HUD ups the ante for FHA lenders

September 19, 2009 by  

The department of HUD (Housing and Urban Development) a government agency that oversees the Federal Housing Administration loan program (FHA mortgages) is in the process of tightening guidelines for companies that offer its loan programs. The government agency is attempting to ensure that its lending partners are the best of the best, and help to mitigate potential fraud and misrepresentation. This past week, HUD announced they would be increasing the required net worth of its lending partners to one million dollars, up from two hundred and fifty thousand. In addition, they would be eliminating licensing for mortgage brokers and shifting more emphasis to direct lending partners.

FHA mortgages have surged in popularity over the past twenty four months.
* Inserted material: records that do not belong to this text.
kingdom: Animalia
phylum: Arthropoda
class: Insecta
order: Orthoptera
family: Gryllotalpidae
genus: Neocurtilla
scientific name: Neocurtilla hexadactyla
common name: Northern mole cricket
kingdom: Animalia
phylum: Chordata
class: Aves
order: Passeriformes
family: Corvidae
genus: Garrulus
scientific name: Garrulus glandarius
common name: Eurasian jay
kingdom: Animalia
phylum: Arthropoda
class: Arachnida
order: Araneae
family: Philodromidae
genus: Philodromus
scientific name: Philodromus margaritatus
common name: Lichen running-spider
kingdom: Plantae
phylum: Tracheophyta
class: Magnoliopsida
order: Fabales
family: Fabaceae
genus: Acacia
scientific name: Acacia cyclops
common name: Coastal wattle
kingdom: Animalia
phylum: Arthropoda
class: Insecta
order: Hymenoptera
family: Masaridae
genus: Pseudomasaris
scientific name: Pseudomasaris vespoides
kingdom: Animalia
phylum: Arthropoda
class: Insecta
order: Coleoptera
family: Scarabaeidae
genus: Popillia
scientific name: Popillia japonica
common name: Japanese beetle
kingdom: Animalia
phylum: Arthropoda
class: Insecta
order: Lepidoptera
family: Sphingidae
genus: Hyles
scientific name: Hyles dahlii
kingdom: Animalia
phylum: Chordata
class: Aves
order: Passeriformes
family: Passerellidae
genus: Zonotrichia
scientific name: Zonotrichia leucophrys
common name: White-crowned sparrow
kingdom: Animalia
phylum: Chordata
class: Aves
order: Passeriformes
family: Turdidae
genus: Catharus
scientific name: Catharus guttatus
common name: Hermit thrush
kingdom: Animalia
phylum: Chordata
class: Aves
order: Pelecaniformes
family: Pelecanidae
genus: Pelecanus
FHA loans, which tend to be more lenient to borrowers with less than perfect credit histories also offer the lowest down payment option for home buying in today’s mortgage market. FHA loans allow a borrower to purchase a new home with as little as three and a half percent down payments. The government also initiated a program this year, allowing the first time home buying tax credit to be applied towards and FHA buyers closing fees. This allows first time homebuyers to purchase homes with minimal out of pocket expense, and is being credited as one of the key catalyst in helping to drive the rebound in the housing market this year.

Borrowers who wish to apply for FHA mortgages need to apply with banks or lenders that are approved to offer FHA backed mortgage loans. FHA does not directly offer home loans to the general public. Their role, as a government sponsored agency is to provide funding and purchase mortgage backed loan securities that are underwritten to FHA guidelines. This process is similar to how Fannie Mae or Freddie Mac, conventional home loan agency lenders operate. Establishing the underwriting guidelines and approving select lenders allows FHA to reduce their risk in their loan portfolios. The agency, which has not been immune to the slump in the housing sector, has yet to receive bailout money from the government, despite growing defaults within its loan portfolio. The Department of HUD, also regulates reverse mortgage loans through the FHA loan administration. Borrowers applying for a reverse mortgage need to apply through lenders that have endorsements from FHA.

The role of FHA as a key component in the mortgage finance industry has never been more apparent. The agency, has stepped in and filled a large void in the secondary market for home buyers and home owners who would not qualify for conventional loan funding. The companies decision to increase its regulation on its lending partners, comes at a time when FHA mortgages have seen their market share increase by almost two hundred percent in the past two years. The decision to implement additional guidelines could help FHA to ensure a cleaner and more profitable loan portfolio in the future. Consumers in the market for an FHA mortgage need to investigate if they are working with a direct FHA lender, or simply a middle company, representing an FHA lender.